I like the idea for this thread, and it’s nice to see your progress ~ how many more classes like this will you be taking? :slight_smile:

Would you mind capitalizing your title, like so:

Learning How to Draw, A Journal by warpy




Nice job, man, good to see you pushing yourself. :slight_smile:


@ rebecca: i tried, but no idea how, can you do it please ??
as long as i still want to, afford it, its good for me … probably a long time lol

@ lotekk, thanks man :slight_smile: hopefully this will be the place for all noobs to come and push themselves… crossing fingers


I will be keeping an eye on this thread.
This will be a great threat, I am looking forward to your updates.



Way to go Warpy. Its indeed a very good idea. Goodluck!


great idea!! i hope to learn from it as well … which i think is the objective of the thread… thanks a lot :slight_smile:



One thing that I strongly recommend is to do a number of 2-5-10 or -15 minute gesture exercise sequences as can be found posted here at the beginning of the Beginners’ Lounge thread:

Gesture Exercises

I really think that doing these exercises, either traditionally or digitally, will greatly advance your study of the figure.

You can also find lots of goodies here:

Master Copy Resources

Cheers, :slight_smile:



Hi Ori,

already told you how much I like the idea beid this thread and how useful it will turn out to be for all of us beginners.

Practising basic shapes is a very good exercise which can be applied to many things.
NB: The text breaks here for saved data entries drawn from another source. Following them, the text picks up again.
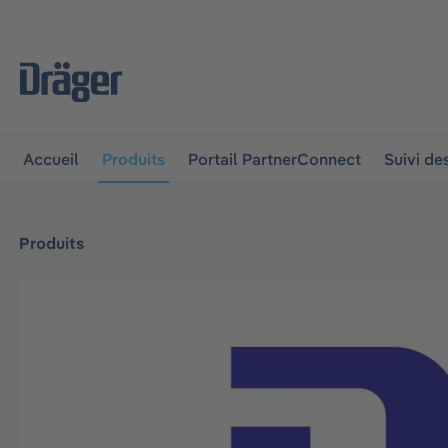
 à la navigation principale
Skip to B2B platform navigat
Accueil
Produits
Portail PartnerConnect
Suivi d
Produits
Ignorer la galerie d'images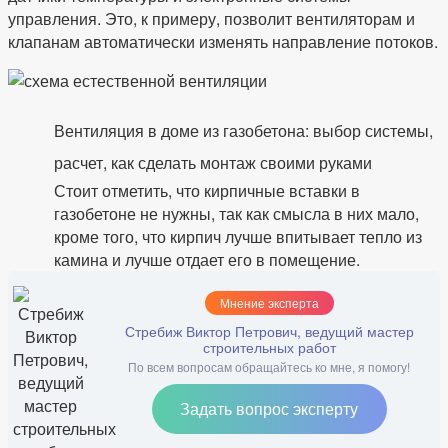
управления. Это, к примеру, позволит вентиляторам и
клапанам автоматически изменять направление потоков.
Вентиляция в доме из газобетона: выбор системы,
расчет, как сделать монтаж своими руками
Стоит отметить, что кирпичные вставки в
газобетоне не нужны, так как смысла в них мало,
кроме того, что кирпич лучше впитывает тепло из
камина и лучше отдает его в помещение.
Мнение эксперта
Стребиж Виктор Петрович, ведущий мастер
строительных работ
По всем вопросам обращайтесь ко мне, я помогу!
Задать вопрос эксперту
You will find yourself shading anatomical shapes the way you learned shading basic shapes, because they are hidden all over the place!

Looking forward to your updates, man!


:slight_smile: HI WARPY …GREAT IDEA for a thread …:thumbsup:

When I first learned to really DRAW and REALLY SEE …what I was LOOKING AT, we used the same metod of SPOTLIGHTING SHAPES …sphere circle triangle cube ect.
We used a mechanial pencil, with an assortment of leads …from soft to hard, and a piece of
sand paper, to keep the leads… SUPPER SHARP, with a very fine NEDDLE POINT…gotten by
rolling the tip of the lead between the fingertips, while incased in a little strip of sandpaper,
held between or fingertips…the sharper the point, the finer the DRAWING or RENDERING.
We were not allowed to use the side of the lead, but were taught to use just the very sharp tip of the lead…and to kind of prick the paper with the point,…filling in every pore of the paper
in the process with these tiny pin pricks.
Our first exercise was to do a gray scale chart…one inch squres…ten or twelve…placed in a row, and going from top to bottom, …we would fill in each squre …starting with hardest
lead for the lightest shade, and ending up with the softest lead for the darkest shade at
the other end of the scale…what we ended up with was a seamless scale of VALUES, from
light to dark…Took a week using this method…:scream: The point of this method, and the result
was to teach us to slow down, and to REALLY SEE what we were LOOKING AT.
Then we went on to do SPOTLIGHTED cubes sphers ect…and finally ended up doing organic
shapes from nature…I think my first one was a crab claw…took a month…had to do it ten
times larger than it actually was…,by theTIME , I had gotten done with it, I realized that I had been on a journy that taught me to …SEE…:bounce:




.gotten by
rolling the tip of the lead between the fingertips, while incased in a little strip of sandpaper,
held between or fingertips…the sharper the point, the finer the DRAWING or RENDERING.

hrng! wha a priceless hint! I have just today been discussing how to get a reeeal sharp pin on my graphite mines with a clerk in my art supplies store. Maybe I should go back and tell her how to do it…:rolleyes:

thanks Glenn!


i am realy getting to like this whole gesturing thing, doodling is nice and you draw an incredible amount of things, this helped me understand how to make a still figure appear as if its moving… its quite nice and if you doodle in campus its the best excuse to stare at girls without it being all weird :stuck_out_tongue:

here are some of the boxes i did as homework before lesson 4, imo it looks good :slight_smile:
dont forget to do your homework or else there is no point in going to class !!


some more homework for last week :

this week i learned how to make spheres, a sphere is a simple circle shaded in such a way that you make it look like a ball. the instructions i was given for shading the sphere were
that a sphere is like a a few cylinders grouped together in parallel and you shade each of them until you get the illusion of the sphere (dont forget to add shadow and reflection to make it look pretty and 3d)

how to make a sphere :

my attempts :

i still have to do more spheres for the next lesson, so i’ll update as soon as i finished them spheres.


i have also taken the time to doodle this nice girl who was sleeping on a bench, here are the results :slight_smile:


Hi nice work!. I hope you don’t mind a little critique, and if you already know what I’m about to say then just tell me to shut up :smiley:

When your sketching, try to keep the lines clean, so that you don’t go back and forth with the pencil over the same spot. Try to make your pencil (or whatever material your using) flow across the page whilst you follow the contors with your eye.

You can also vary the thickness of your lines making them thicker where there is shadow and very thin where there are highlights.